Neue Themen: Wasser und Umwelt

 

Wasser war und ist ein sehr wichtiges Thema in der Arbeit. Wasser ist in VES kein Menschenrecht sondern eine Ware. In Zeiten der Pandemie tritt die krasse Ungerechtigkeit besonders zu Tage, da viele Menschen keinen Zugang zu Wasser haben. Wasser wird in Peru vor allem für riesige Plantagen für die exportorientierte Agrarindustrie verwendet, die dafür sorgt, dass es in Deutschland Mangos, Erdbeeren, Avocados und Spargel auch im Winter gibt. Noch heute müssen viele Menschen in Lima ihr Wasser kanisterweise kaufen.

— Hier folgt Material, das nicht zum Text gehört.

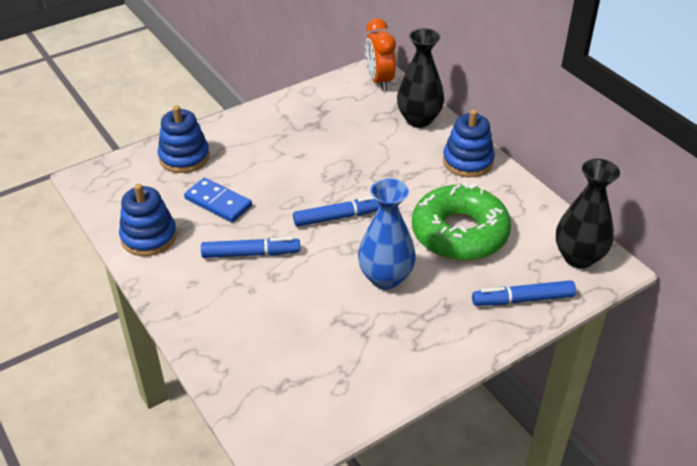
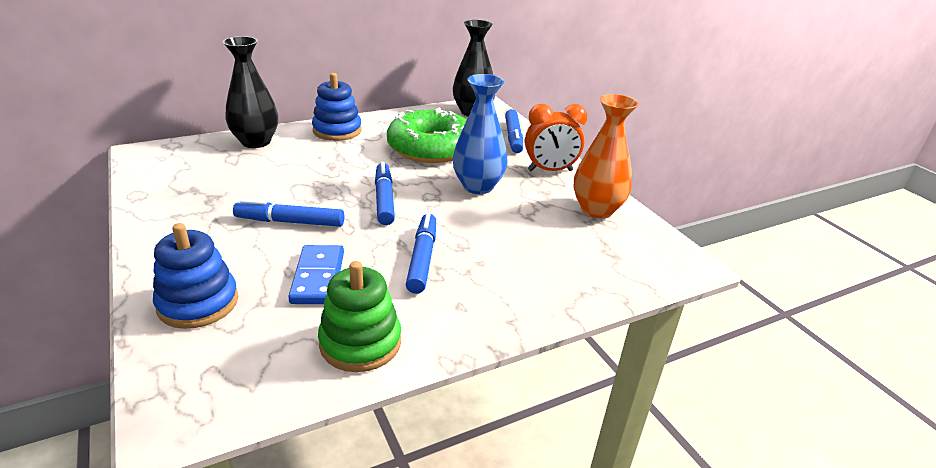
camera: 85 degrees left, 10 degrees down
(149, 237) = (360, 343): blue stacking toy -> green stacking toy
(218, 202) = (318, 277): blue domino -> blue domino turned 45 degrees counterclockwise
(289, 172) = (290, 222): none -> blue marker
(365, 377) = (597, 210): none -> orange vase
(379, 81) = (166, 152): orange clock -> orange clock (550, 170)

Seit Jahren arbeiten wir gemeinsam mit den Basisorganisationen zum Thema Umwelt. 1997 gab es einen Ökodialog in VES. Walter Schwenninger ist dafür vom Goethe-Institut eingeladen worden.  Es waren  auch Vertreter*innen von VES und ILO anwesend. Das Thema Wasser war hier sehr wichtig, auch Müll und Abwasser, was z.B. das Industriegebiet von VES besonders betrifft. Auch Themen wie gesunde Ernährung und Gesundheit sind behandelt worden. Peru ist heute eines der vom Klimawandel stark betroffenen Länder. Die Gletscher schmelzen,  der Bergbau verschmutzt die Wasserquellen und die Natur und die Menschen auf dem Lande und in den ärmeren Vierteln in der Stadt sind die Leidtragenden.

 

Voneinander lernen

 

Der Peru-Ak gründete im Dezember 2005 den Partnerschaftsverein. Am 23. September 2006 ist,  nach jahrelanger Partnerschaftsarbeit, die Städtepartnerschaft von VES und Tübingen besiegelt worden. Viele Menschen aus beiden Lebenswelten hatten und haben die Gelegenheit, persönliche Kontakte zu pflegen. Menschen aus VES können das Leben in Tübingen kennenlernen, und die Menschen in Tübingen die lebendige andine Volkskultur der Bewohner*innen von VES oder die Entwicklung des Modells einer basisdemokratischen und selbstverwalteten Gemeinde, wo z.B. 1991 durch die Gesundheitspromotorinnen erreicht wurde, dass in Zeiten der Cholera-Epidemie niemand starb.  Diese Nord-Süd-Städtepartnerschaft ist eine wertvolle entwicklungspolitische Lerngelegenheit für eine bessere Welt nach dem Motto: global denken, lokal handeln.